From Bugzilla Helper: User-Agent: Mozilla/5.0 (X11; U; Linux i686; en-US; rv:1.0rc1) Gecko/20020424 Description of problem: THIS IS A BUGZILLA DOCUMENTING A PROBLEM THAT WAS FIXED IN THE RHEL AS2.1 QU2 BETA ERRATA WITH THE -e18 kernel. NO ACTION REQUIRED HERE. Dell PE6650 4CPU (noht) 12 Gigs Ram, 20 Gigs swap. All updates, kernel-2.4.9-e.12enterprise (2) Qlogic 2312 -qla2300_60300 Connectrix Symmetrix EMC Powerpath Machine slows to a crawl becomes unresponsive, Ping, TNS Ping only (means Oracle doesn't fail over), Keyboard lights responsive. No unusual messages in logs. Suggested serial console, enable MagicSysRQ. and remote top. Capture sysrq output other info and send it in for analysis. Version-Release number of selected component (if applicable): kernel-2.4.9-e12enterprise How reproducible: Sometimes Steps to Reproduce: 1.Have machine run for about two days under heavy load and machine will lock up as descrived above. 2. 3. Additional info:
Had customer remove PowerPath binary module and switch from Emulex to QLogic adapters so Red Hat would support them fully. Also had customer replace the GB crossover cable between the two onboard Broadcom NIC adapters with a standard CAT5E cable. Dell had them reconfigure their QLogic adapters so they didn't share IRQs. Oracle had them apply latest TARs. We also verified they had the latest ntp patch. Got SysRq+t,+p,+m traces and Engineering found the following problem..... Event posted 03-28-2003 11:33am by lwoodman with duration of 0.00 OK, I think we see what the problem is here: kswapd eventually calls invalidate_inode_pages() on one of the cpus and that takes the pagemap_lru_lock before entering what can be a very long loop of looking at inode pages. This does a spin_trylock of the page hash list lock for each page and if that fails, lets go of the pagemap_lru_lock than re-enters the "very long loop". In this case one of the other cpus has the page hash list lock and is spinning for the pagemap_lru_lock. On certain hardware/bus configurations the other cpu may never get the pagemap_lru_lock even though its spinning on it because it is in the cache of the cpu that owned it and wants it again. This can cause the system to deadlock. The way to fix this is to limit the number of inode pages invalidate_inode_pages() processes when its called from kswapd. Are you willing to try out a new kernel that has only this change??? You are the only customer we have seen with this problem so we have no other way to verify this fix.

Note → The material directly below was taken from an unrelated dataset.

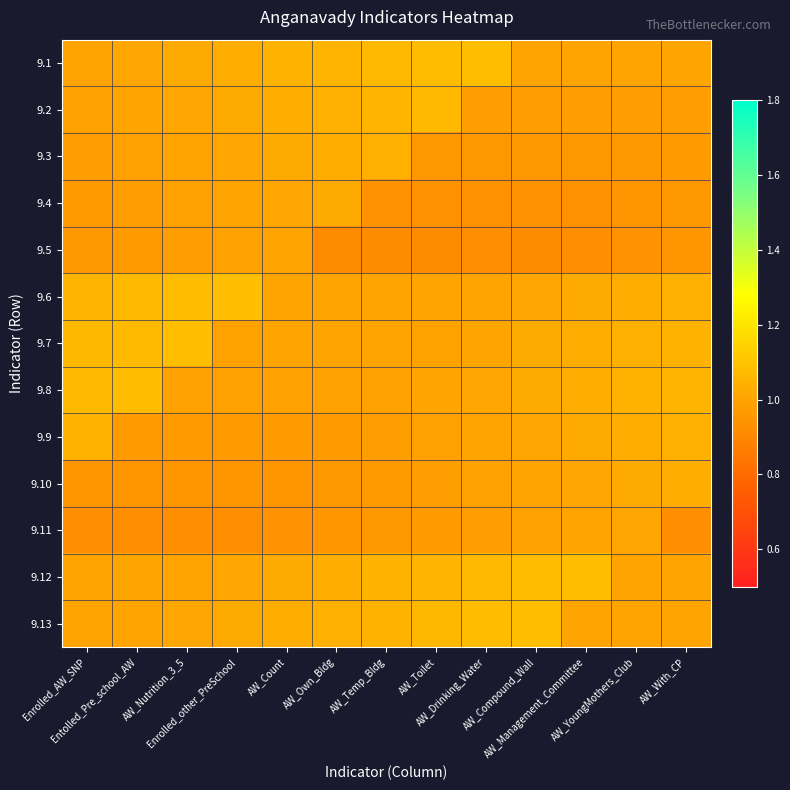

What is the total value across all series at Entolled_Pre_school_AW?

13.0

Larry Woodman, Dave Anderson and Rik van Riel...
Provided patch for customer to try. Ran succefully for over two weeks and agreed to close incident. --- Fix is in the RHELAS2.1 QU2 errata (-e18 kerrnel). Reference Issue Tracker 17733. Bugzilla opened so Red Hat partners can track this problem and its resolution.
Note that customer planned to reinstall PowerPath software once problem was resolved. Also, there is a bug in the qla2300_060300 driver fixed in the qla2300_0604 driver which is also in the QU2 -e18 kernel. We tried a qla fix prior to getting the p-trace in case this was what the customer was hitting. Subsequently reverted back to the qla2300_060300 driver when we found the kernel problem.